# [Your task]
Reproduce every line of the records below word for word, leaving out the pictures.

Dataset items

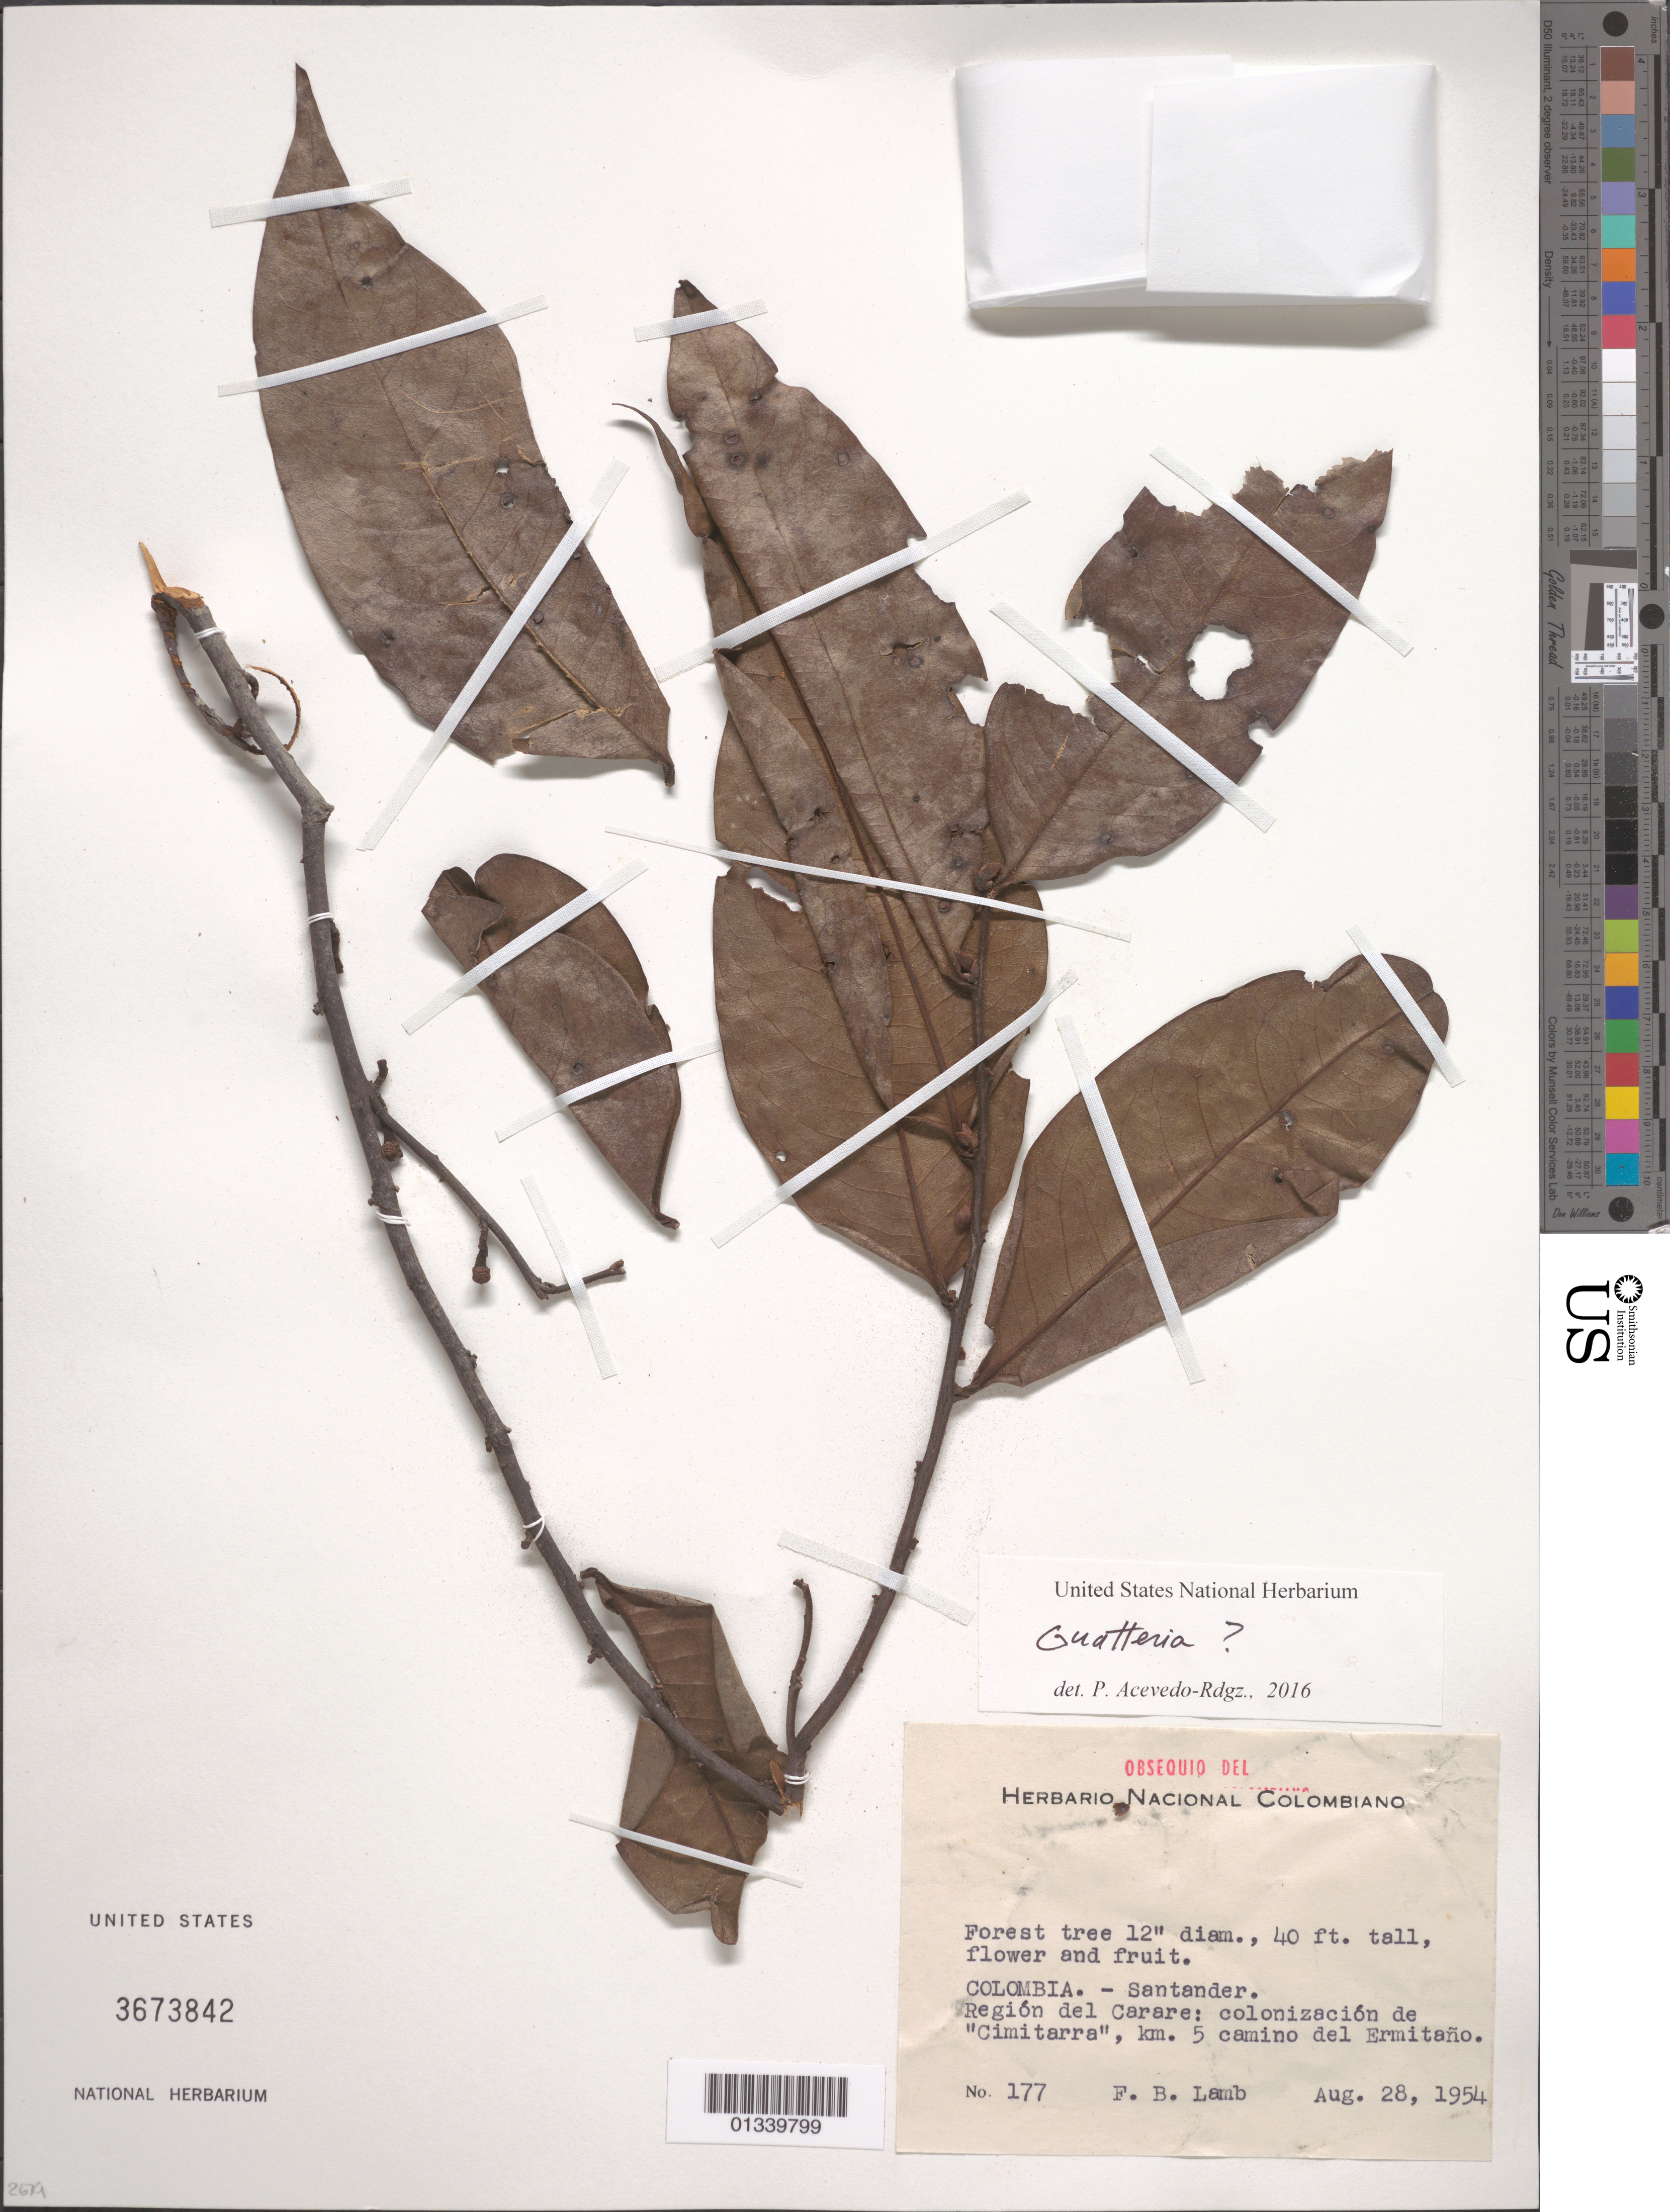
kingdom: Plantae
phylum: Tracheophyta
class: Magnoliopsida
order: Magnoliales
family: Annonaceae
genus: Guatteria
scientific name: Guatteria sp.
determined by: Acevedo-Rodríguez, P., (BOT), Smithsonian Institution - National Museum of Natural History (UNITED STATES)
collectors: F. B. Lamb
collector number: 177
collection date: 1954-08-28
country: Colombia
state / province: Santander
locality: Region del Carare; colonizacion de "Cimitarra", km. 5 camino del Ermitano.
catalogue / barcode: US 3673842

# [Correct response]
kingdom: Plantae
phylum: Tracheophyta
class: Magnoliopsida
order: Magnoliales
family: Annonaceae
genus: Guatteria
scientific name: Guatteria sp.
determined by: Acevedo-Rodríguez, P., (BOT), Smithsonian Institution - National Museum of Natural History (UNITED STATES)
collectors: F. B. Lamb
collector number: 177
collection date: 1954-08-28
country: Colombia
state / province: Santander
locality: Region del Carare; colonizacion de "Cimitarra", km. 5 camino del Ermitano.
catalogue / barcode: US 3673842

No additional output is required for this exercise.